The lawyers of Mr. Batali retrieved the texts from her phone, which a judge ordered her to turn in as part of a 2018 lawsuit she filed against Mr. Batali had brought. Both the prosecutors and her lawyer fought to prevent the forensic analysis of her phone.
In closing arguments, Mr. Fuller said the footage from her camera phone from that night shows “a completely consensual meeting between the two.”
“In her world, truth is a flexible concept,” he said. “It doesn’t really exist. She’ll tell you what helps her in a minute.’
Prosecutors responded by saying the footage did not show the entirety of the interaction or where Mr Batali’s hands were under the frame. Texts between friends making jokes about Mr Batali or possible payment for the images after the incident were just that, they said: jokes. And Ms. Tene’s smile in the selfies didn’t mean she wasn’t attacked. They were tough attempts to de-escalate the situation, Nina Bonelli, the Suffolk County assistant district attorney, said in her closing arguments.
“The kissing, the tugging, the groping—she never asked for it,” said Mrs. Bonelli. “She never wanted it and she never agreed to it. All she wanted was a selfie.”
If the case was only about money, she added, Mrs. Tene wouldn’t have waited so long after that night to charge her. And Ms. Tene didn’t tell her story to the publication Eater until she realized other women were coming forward.
“This was not an isolated incident,” Mrs. Bonelli said. “This was an assault that happened to her and maybe others.”
While waiting for Mr. Batali, Trish Nelson has described incidents of sexual harassment and assault at the Spotted Pig, a favorite playground of Mr. Batali in Manhattan and a number of other well-known chefs, musicians and sports stars. The abuses there came to light in a 2018 article in the DailyExpertNews.

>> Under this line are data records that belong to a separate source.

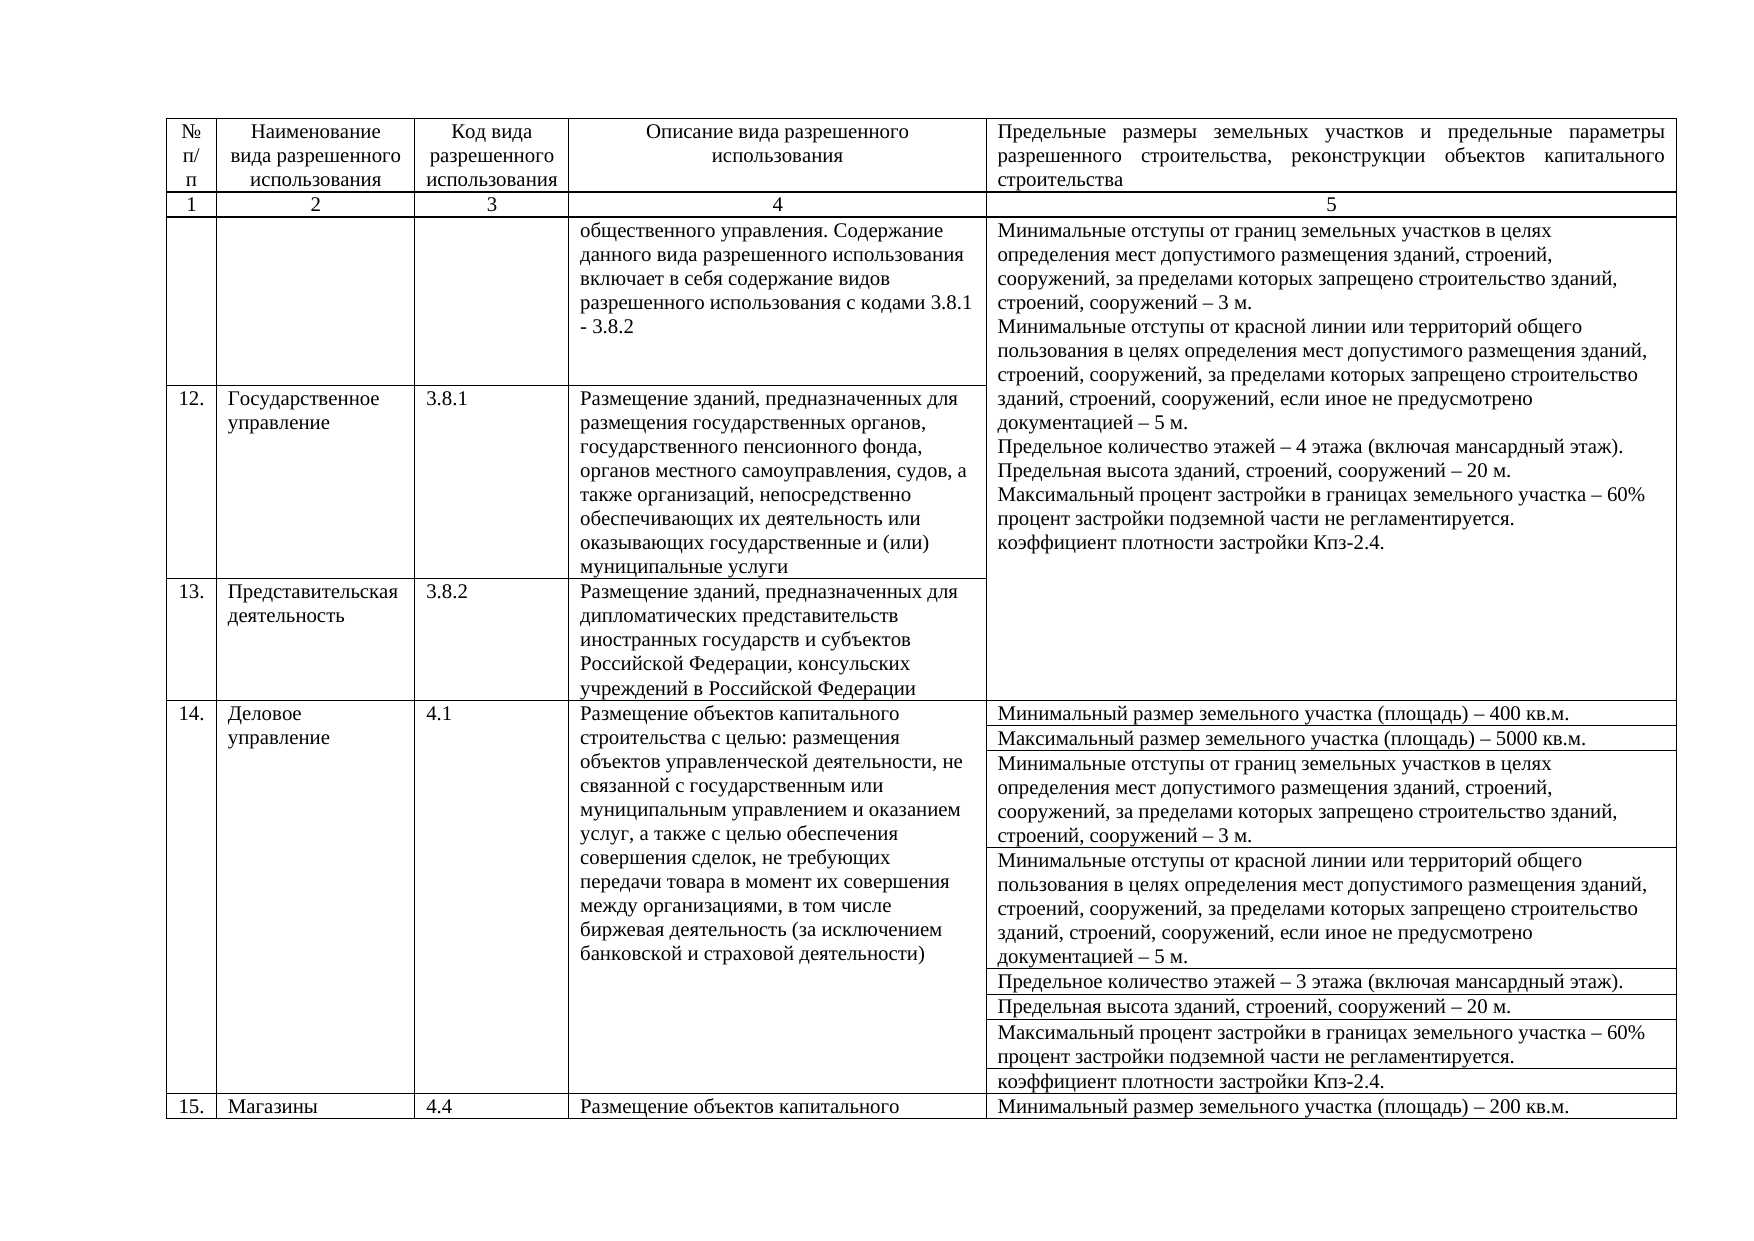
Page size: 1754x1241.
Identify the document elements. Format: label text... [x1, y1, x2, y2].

table_cell Предельная высота зданий, строений, сооружений – 20 м. [987, 995, 1676, 1018]
table_cell коэффициент плотности застройки Кпз-2.4. [987, 1069, 1676, 1093]
table_cell 3.8.2 [415, 579, 568, 699]
table_cell Размещение зданий, предназначенных для размещения государственных органов, государственного пенсионного фонда, органов местного самоуправления, судов, а также организаций, непосредственно обеспечивающих их деятельность или оказывающих государственные и (или) муниципальные услуги [569, 386, 986, 578]
table_cell Минимальный размер земельного участка (площадь) – 200 кв.м. [987, 1094, 1676, 1118]
table_header Наименование вида разрешенного использования [217, 119, 414, 191]
table_cell 4.4 [415, 1094, 568, 1118]
table_header Предельные размеры земельных участков и предельные параметры разрешенного строительства, реконструкции объектов капитального строительства [987, 119, 1676, 191]
table_cell 4 [569, 193, 986, 216]
table_header Описание вида разрешенного использования [569, 119, 986, 191]
table_cell Предельное количество этажей – 3 этажа (включая мансардный этаж). [987, 969, 1676, 993]
table_cell Максимальный размер земельного участка (площадь) – 5000 кв.м. [987, 726, 1676, 750]
table_header № п/п [167, 119, 216, 191]
table_cell 12. [167, 386, 216, 578]
table_header Код вида разрешенного использования [415, 119, 568, 191]
table_cell Минимальный размер земельного участка (площадь) – 400 кв.м. [987, 701, 1676, 724]
table_cell Размещение объектов капитального строительства с целью: размещения объектов управленческой деятельности, не связанной с государственным или муниципальным управлением и оказанием услуг, а также с целью обеспечения совершения сделок, не требующих передачи товара в момент их совершения между организациями, в том числе биржевая деятельность (за исключением банковской и страховой деятельности) [569, 701, 986, 1093]
table_cell Максимальный процент застройки в границах земельного участка – 60% процент застройки подземной части не регламентируется. [987, 1020, 1676, 1068]
table_cell 3 [415, 193, 568, 216]
table_cell Размещение объектов капитального строительства, предназначенных для продажи товаров, торговая площадь которых составляет до 5000 кв. м [569, 1094, 986, 1118]
table_cell Представительская деятельность [217, 579, 414, 699]
table_cell 1 [167, 193, 216, 216]
table_cell Минимальные отступы от красной линии или территорий общего пользования в целях определения мест допустимого размещения зданий, строений, сооружений, за пределами которых запрещено строительство зданий, строений, сооружений, если иное не предусмотрено документацией – 5 м. [987, 848, 1676, 968]
table_cell 14. [167, 701, 216, 1093]
table_cell Государственное управление [217, 386, 414, 578]
table_cell Деловое управление [217, 701, 414, 1093]
table_cell Магазины [217, 1094, 414, 1118]
table_cell 3.8.1 [415, 386, 568, 578]
table_cell 5 [987, 193, 1676, 216]
table_cell 13. [167, 579, 216, 699]
table_cell Размещение зданий, предназначенных для дипломатических представительств иностранных государств и субъектов Российской Федерации, консульских учреждений в Российской Федерации [569, 579, 986, 699]
table_cell 15. [167, 1094, 216, 1118]
table_cell 2 [217, 193, 414, 216]
table_cell 4.1 [415, 701, 568, 1093]
table_cell Минимальные отступы от границ земельных участков в целях определения мест допустимого размещения зданий, строений, сооружений, за пределами которых запрещено строительство зданий, строений, сооружений – 3 м. [987, 751, 1676, 847]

She said she was not surprised by the verdict. “In this country, basically, women have to be on the path to holiness to be taken seriously and allowed to speak out against a man’s abusive behavior, especially if it’s forceful,” she said.
Stories of Batali’s late-night drunken parties and brutal behavior with women had been doing the rounds for years, but in the wake of investigations into Harvey Weinstein and others, such as New Orleans chief John Besh, several women came out publicly and accused Mr. Batali of sexual harassment at work and other forms of sexual abuse.

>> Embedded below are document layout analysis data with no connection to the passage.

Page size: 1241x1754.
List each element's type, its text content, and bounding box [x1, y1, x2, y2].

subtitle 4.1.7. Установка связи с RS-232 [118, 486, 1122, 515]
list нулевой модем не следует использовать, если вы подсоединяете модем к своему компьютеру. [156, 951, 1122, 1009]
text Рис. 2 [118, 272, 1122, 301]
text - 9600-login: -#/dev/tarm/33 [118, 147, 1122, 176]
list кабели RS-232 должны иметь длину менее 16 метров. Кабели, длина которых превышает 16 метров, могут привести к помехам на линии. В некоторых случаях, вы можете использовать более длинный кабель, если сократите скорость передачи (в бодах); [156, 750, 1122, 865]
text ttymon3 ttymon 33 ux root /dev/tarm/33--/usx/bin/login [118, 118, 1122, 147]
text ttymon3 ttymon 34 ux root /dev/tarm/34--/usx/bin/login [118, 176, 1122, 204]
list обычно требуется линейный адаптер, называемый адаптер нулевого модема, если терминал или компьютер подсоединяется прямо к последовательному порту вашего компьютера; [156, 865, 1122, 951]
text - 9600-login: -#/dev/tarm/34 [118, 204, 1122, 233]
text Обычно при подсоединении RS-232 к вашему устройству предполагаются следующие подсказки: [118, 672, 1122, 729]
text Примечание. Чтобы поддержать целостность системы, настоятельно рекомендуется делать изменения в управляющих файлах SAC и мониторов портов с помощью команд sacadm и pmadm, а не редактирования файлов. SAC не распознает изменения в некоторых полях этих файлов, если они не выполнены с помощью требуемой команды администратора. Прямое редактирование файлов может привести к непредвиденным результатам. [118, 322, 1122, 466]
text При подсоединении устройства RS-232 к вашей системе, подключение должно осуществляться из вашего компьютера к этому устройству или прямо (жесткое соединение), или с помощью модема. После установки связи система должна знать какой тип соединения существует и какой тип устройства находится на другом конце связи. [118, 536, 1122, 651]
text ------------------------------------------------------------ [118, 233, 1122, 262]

Allegations of Mr Batali’s behavior first came to light in December 2017, when four women told Eater that he had touched them inappropriately as part of a pattern of behavior that she and others said spanned at least two decades.
Mr Batali apologized at the time. “My behavior was wrong and there are no excuses. I take full responsibility.” It was attached to a newsletter that also featured a pizza dough cinnamon roll recipe that was widely derided.

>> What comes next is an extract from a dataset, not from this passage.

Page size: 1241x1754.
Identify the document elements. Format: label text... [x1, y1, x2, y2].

A lot has changed in the years since. The New York Police Department investigated three complaints of sexual assault against Mr Batali, but a department official confirmed in 2019 that it had closed those investigations due to a lack of evidence and the statute of limitations.
Later that year, New York State Attorney General Letitia James said the companies built by Mr. Batali and a former partner, Joe Bastianich, exposed a sexualized culture so rife with harassment and retaliation. that it violated the human rights of state and city.
As part of a settlement, the two men and the company they once owned together paid $600,000 to distribute to at least 20 women and men who were sexually harassed while working at Manhattan’s Babbo, Lupa or Del Posto restaurants, which, until it was finally closed in April 2021, it was the crown jewel among men’s holding companies.
Catherine McGloin contributed to reporting from Boston.